= Task statement =
A faithful copy is required. Print each line of the data exactly and omit the pictures.

= Supplied material =
::::::::::
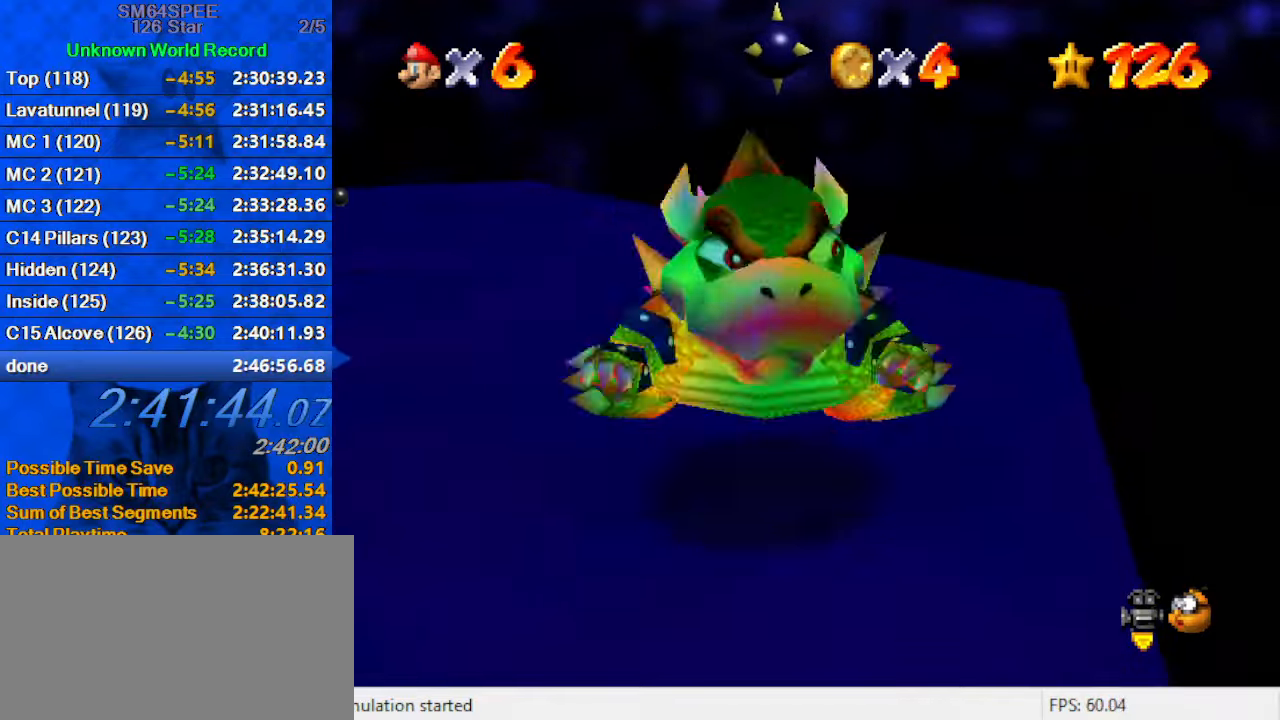
{"keys": [], "events": [[100, "left", "down"], [166, "left", "up"], [233, "right", "up"], [300, "ctrl", "down"], [433, "ctrl", "up"]]}
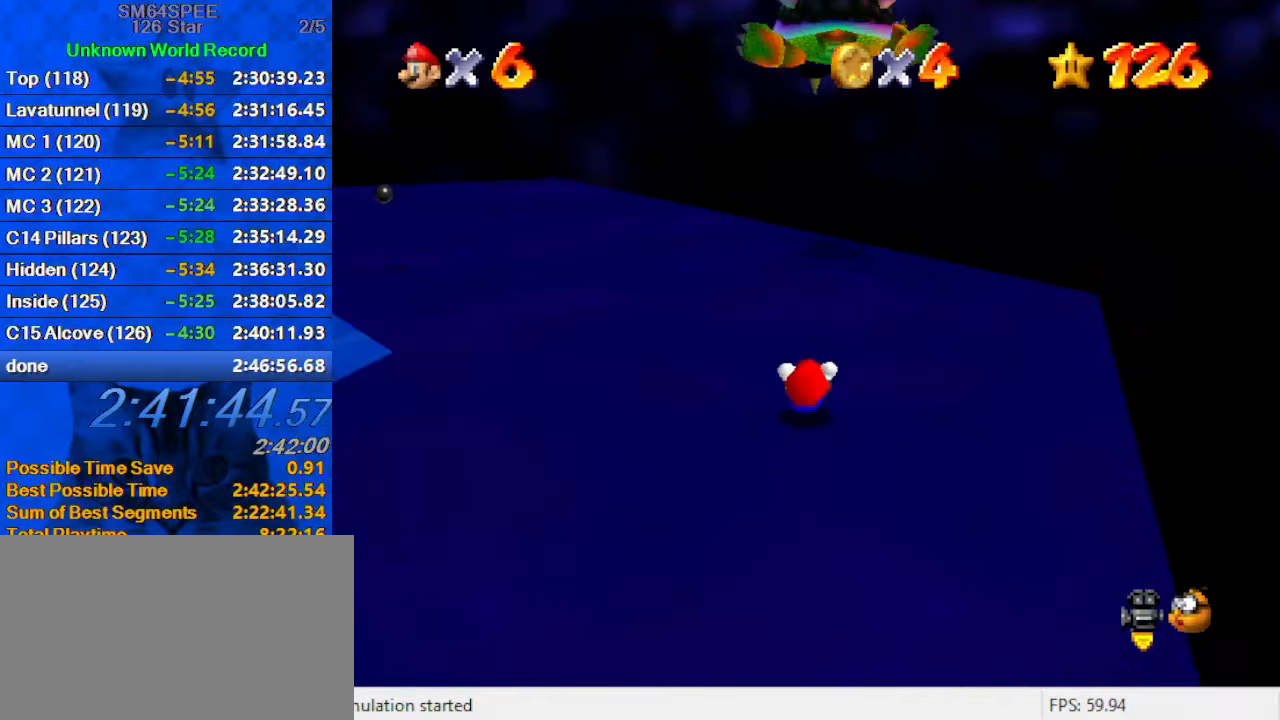
{"keys": ["d"], "events": [[500, "d", "down"]]}
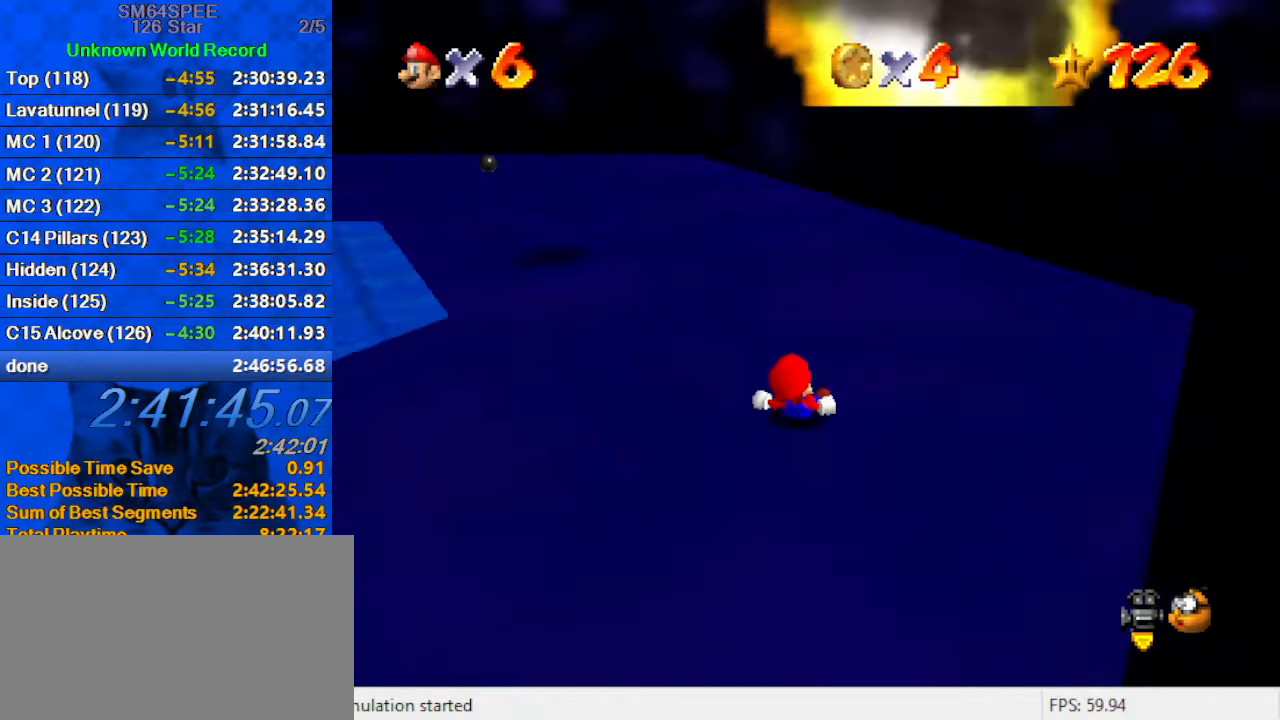
{"keys": ["up"], "events": [[100, "d", "up"], [200, "d", "down"], [333, "d", "up"], [333, "up", "down"]]}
::::::::::
= The completed task =
{"keys": [], "events": [[100, "left", "down"], [166, "left", "up"], [233, "right", "up"], [300, "ctrl", "down"], [433, "ctrl", "up"]]}
{"keys": ["d"], "events": [[500, "d", "down"]]}
{"keys": ["up"], "events": [[100, "d", "up"], [200, "d", "down"], [333, "d", "up"], [333, "up", "down"]]}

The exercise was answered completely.